Le Fidèle absolu
Le seul arbre qu´il connaissait
Sous sa fenêtre florissait.
C´était le rustique absolu,
L´homme d´un seul jardin, pas plus.
Et les globe-trotters,
Et les explorateurs,
Coureurs de forêts vierges,
Regardaient, étonnés,
Ce bonhomme enchaîné
A sa tige d´asperge.
Bonhomme sais-tu pas
Qu´il existe là-bas
Des forêts luxuriantes,
Des forêts de Bondy,
Des forêts de Gasti-
ne et de Brocéliande ?
Et l´homme répondit
"Je le sais bien, pardi,
Mais le diable m´emporte
Si je m´en vais chercher
Au diable ce que j´ai
Juste devant ma porte."
Je n´ai vu qu´un seul arbre, un seul, mais je l´ai vu,
Et je connais par cœur sa ramure touffue,
Et ce tout petit bout de branche me suffit :
Pour connaître une feuille, il faut toute une vie.

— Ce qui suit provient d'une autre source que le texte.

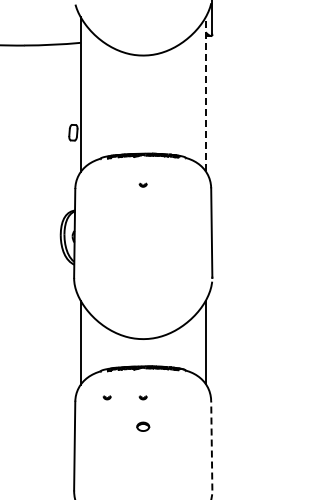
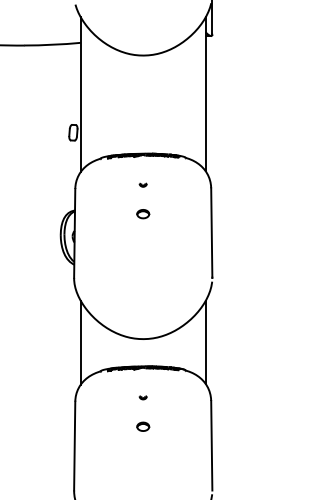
line at (205, 94): dashed -> solid
part at (143, 214): none -> present
part at (106, 397): present -> none
line at (211, 445): dashed -> solid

Si l´envie vous prenait de vous pendre haut et court,
Soyez gentil, ne vous pendez pas à mon arbre !
Il n´avait jamais voyagé
Plus loin que l´ombre du clocher.
C´était l´autochtone absolu,
L´homme d´un seul pays, pas plus.
Et les globe-trotters,
Et les explorateurs,
Tous les gens du voyage,
Regardaient étonnés
Cet être cantonné
Dans son petit village.
Bonhomme sais-tu pas
Qu´il existe là-bas,
Derrière tes montagnes,
Des pays merveilleux,
Des pays de cocagne ?
Et l´homme répondit :
"Je le sais bien, pardi,
Mais le diable m´emporte
Si je m´en vais chercher
Au diable ce que j´ai
Juste devant ma porte."
Je n´ai vu qu´un village, un seul, mais je l´ai vu,
Et ses quatre maisons ont su combler ma vue,
Et ce tout petit bout de monde me suffit :
Pour connaître une rue, il faut toute une vie.
Si l´envie vous prenait de tirer le canon,
Soyez gentil, ne tirez pas sur mon village.
Il n´avait jamais embrassé
Personne que sa fiancée.
C´était le fidèle absolu,
L´homme d´un seul amour, pas plus.
Et les globe-trotters,
Et les explorateurs,
Friands de bagatelle,
Regardaient étonnés
Ce bonhomme enchaîné
A son bout de dentelle.
Bonhomme sais-tu pas
Qu´il existe là-bas
Des beautés par séquelles,
Et qu´on peut sans ennui
Connaître mille nuits
De noces avec elles ?
Et l´homme répondit :
"Je le sais bien, pardi,
Mais le diable m´emporte
Si je m´en vais chercher
Loin d´ici ce que j´ai
Juste devant ma porte."
Je n´ai vu qu´un amour, un seul, mais je l´ai vu,
Et ce grain de beauté a su combler ma vue,
Et ce tout petit bout de Vénus me suffit :
Pour connaître une femme, il faut toute une vie.
Si l´envie vous prenait de courir les jupons,
Soyez gentil, ne courez pas après ma belle.